Book Review: The Still-Burning Bush

By: Stephen Pyne (Melbourne: Scribe Short Books, 2006. vii + 137. Paper AU$22.00.)

Stephen Pyne needs no introduction to environmental historians. His many histories of fire have made his name one of the most recognized in the discipline.1
      This extended essay or “short book” resulted from a return visit to Australia, a month at the Australian National University. Divided into four parts, the first two summarize the main ground covered by Pyne’s previous Australian book, Burning Bush. Part 1 outlines the use of the firestick by Aborigines and then by European colonists. Part 2 discusses the debates and practices among foresters in various parts of the world, notably the United States until about World War II, concerning the exclusion of fire or its use as a management tool. The principal issue was whether to exclude fire from the land, or to use periodic fires for hazard reduction. This debate was essentially settled in Australia after the devastating 1939 fires in the southeastern states. In the United States the practice took much longer to be accepted. However, hazard reduction burning concerned some environmentalists, who feared it might change patterns of floral and faunal distribution.2
      Parts 3 and 4 are an update, outlining the main developments since 1983 in Australian fire history. Again contrasting Australia with the United States, Pyne examines some of the complex issues that have arisen, particularly since another round of severe bushfires near Canberra and in eastern Victoria in early 2003. A great deal of political recrimination followed, and heated debate among those with different approaches to using fire to manage the land.
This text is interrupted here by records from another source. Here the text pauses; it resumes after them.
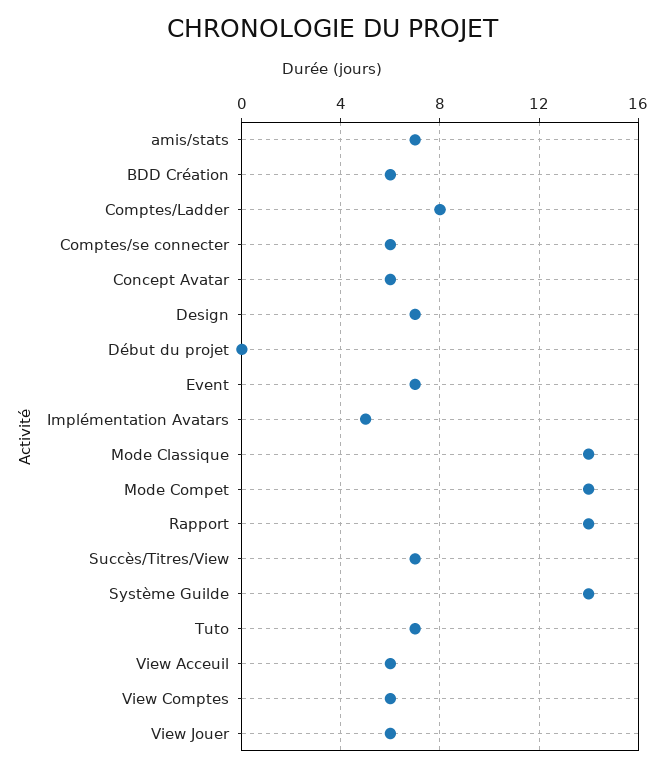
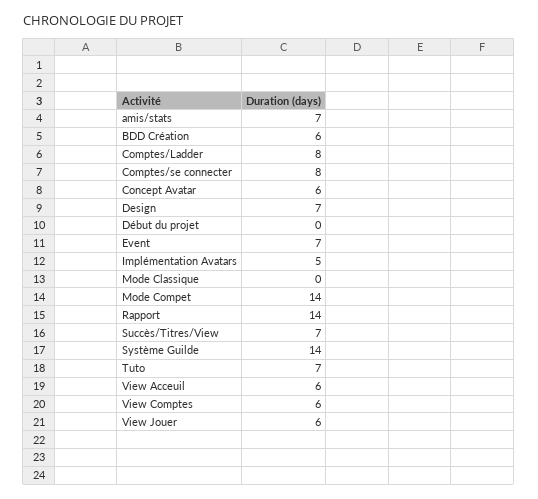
  {
    "amis/stats": 7,
    "BDD Création": 6,
    "Comptes/Ladder": 8,
-   "Comptes/se connecter": 6,
+   "Comptes/se connecter": 8,
    "Concept Avatar": 6,
    "Design": 7,
    "Début du projet": 0,
    "Event": 7,
    "Implémentation Avatars": 5,
-   "Mode Classique": 14,
+   "Mode Classique": 0,
    "Mode Compet": 14,
    "Rapport": 14,
    "Succès/Titres/View": 7,
    "Système Guilde": 14,
    "Tuto": 7,
    "View Acceuil": 6,
    "View Comptes": 6,
    "View Jouer": 6
  }

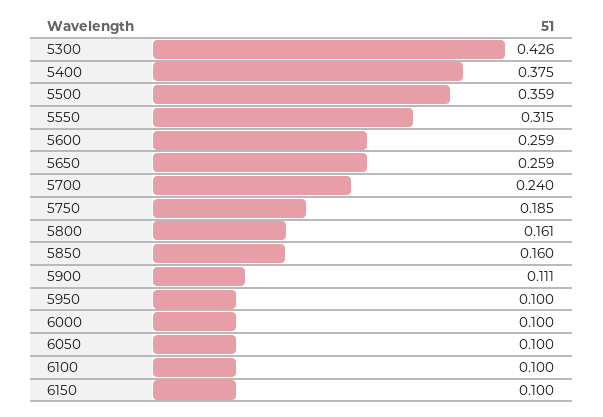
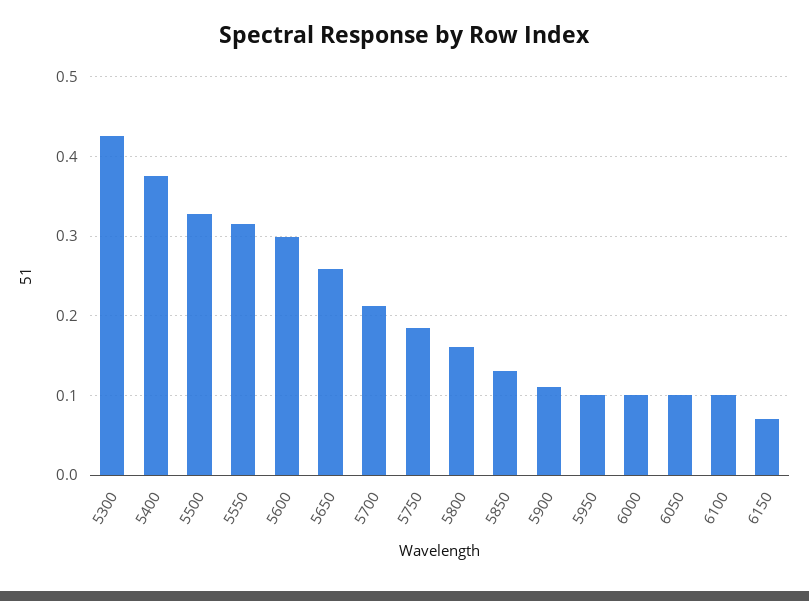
  {
    "5300": 0.426,
    "5400": 0.375,
-   "5500": 0.359,
+   "5500": 0.33,
    "5550": 0.315,
-   "5600": 0.259,
+   "5600": 0.3,
    "5650": 0.259,
-   "5700": 0.24,
+   "5700": 0.21,
    "5750": 0.185,
    "5800": 0.161,
-   "5850": 0.16,
+   "5850": 0.13,
    "5900": 0.111,
    "5950": 0.1,
    "6000": 0.1,
    "6050": 0.1,
    "6100": 0.1,
-   "6150": 0.1
+   "6150": 0.07
  }

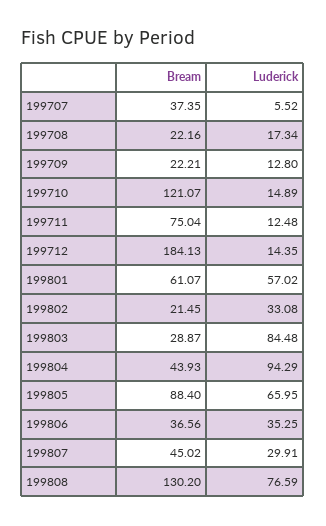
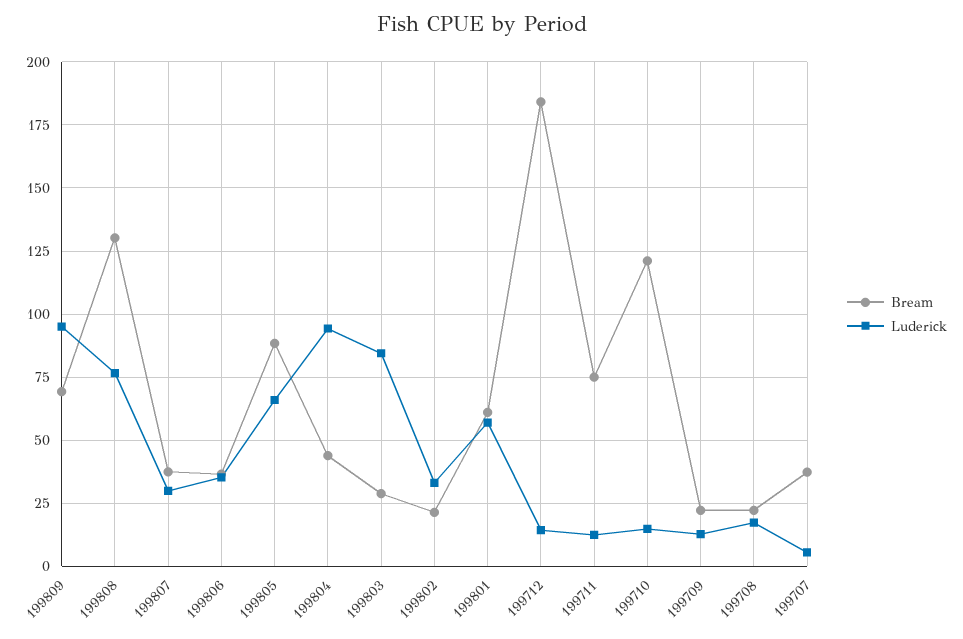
  {
    "Bream": {
      "199707": 37.35,
      "199708": 22.16,
      "199709": 22.21,
      "199710": 121.07,
      "199711": 75.04,
      "199712": 184.13,
      "199801": 61.07,
      "199802": 21.45,
      "199803": 28.87,
      "199804": 43.93,
      "199805": 88.4,
      "199806": 36.56,
-     "199807": 45.02,
+     "199807": 37.5,
-     "199808": 130.2
+     "199808": 130.2,
+     "199809": 70
    },
    "Luderick": {
      "199707": 5.52,
      "199708": 17.34,
      "199709": 12.8,
      "199710": 14.89,
      "199711": 12.48,
      "199712": 14.35,
      "199801": 57.02,
      "199802": 33.08,
      "199803": 84.48,
      "199804": 94.29,
      "199805": 65.95,
      "199806": 35.25,
      "199807": 29.91,
-     "199808": 76.59
+     "199808": 76.59,
+     "199809": 95
    }
  }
Notably, Pyne outlines a debate between “foresters” who promoted hazard reduction fires, and “greenies” who advocated exclusion in order to avoid damaging remnant forest ecosystems.3
      I admire Pyne’s earlier works, but it has to be said that this is not his best. My main concerns are twofold and related. The first is the impression that Pyne’s sympathies are with those he calls foresters, and the second is the depth of contrast he draws between foresters and greenies. The choice of terminology itself is value-laden for Australian readers. “Foresters” (not as often used in Australia as America) arguably carries connotations of an educated, professional group. “Greenies,” by contrast, is often used as a term of abuse to infer unwashed extreme environmentalists. I doubt Pyne intended those implications, but his terminology infers greater sympathy toward those who use fire principally for anthropocentric hazard reduction and for whom ecological concerns are secondary.4
      Pyne’s depiction of the environmental perspective is arguably exaggerated: “In practice, greenies, like imperial foresters before them, saw a landscape overrun with fires they didn’t like … and the beloved precautionary principle argued for snuffing out as much as possible, doing the proper research, and then, if and as if needed, grasping a gentler, greener firestick. … Environmentalists argued that they were the repository of ecological understanding, and because they knew best how to care for the land, they knew best what to do about fire. Specifically, they denounced forestry’s burning as unneeded, unwise and ecologically unwelcome” (p. 89).5
      In Australia, the issue has really moved on from such a dichotomy and has centered on a more complex political and scientific debate. Rather than a dichotomy, I would argue that there is a continuum of opinion running from the deep greens, who would like to exclude all fire (perhaps until we have a better understanding of its impact), through various environmentalists, ecologists, fire scientists, forest scientists, biologists, and firefighters who accept a mixture of cautious hazard burning and ecologically informed burning such as mosaic burning, to a range of old-style “foresters,” firefighters, and people in the timber industry for whom hazard reduction for anthropocentric purposes is uppermost. As well, there are various overlays of political and economic interests, and diversely informed social and cultural opinions.6
      This debate has a long way to go. While there are remnant old-growth forests and national parks bordering pastoral, agricultural, and other commercial interests, and while suburban fringes continue to creep into bushland, there will be advocates of extensive hazard reduction. While ecosystems degrade and disappear because of human activities, there will be those who advocate the need for wiser approaches and a degree of caution until we have done sufficient research—and all the shades in between. Pyne has done us a service with this summary of the debate, but I am not convinced that his visit was of sufficient duration to master the complexity of the issues.7

Don Garden is associate professor at the University of Melbourne and recently published Australia, New Zealand and the Pacific: An Environmental History (ABC-CLIO, 2005). He is currently working on a history of El Niño and La Niña events in Australia, New Zealand, and the South Pacific 1865–1903.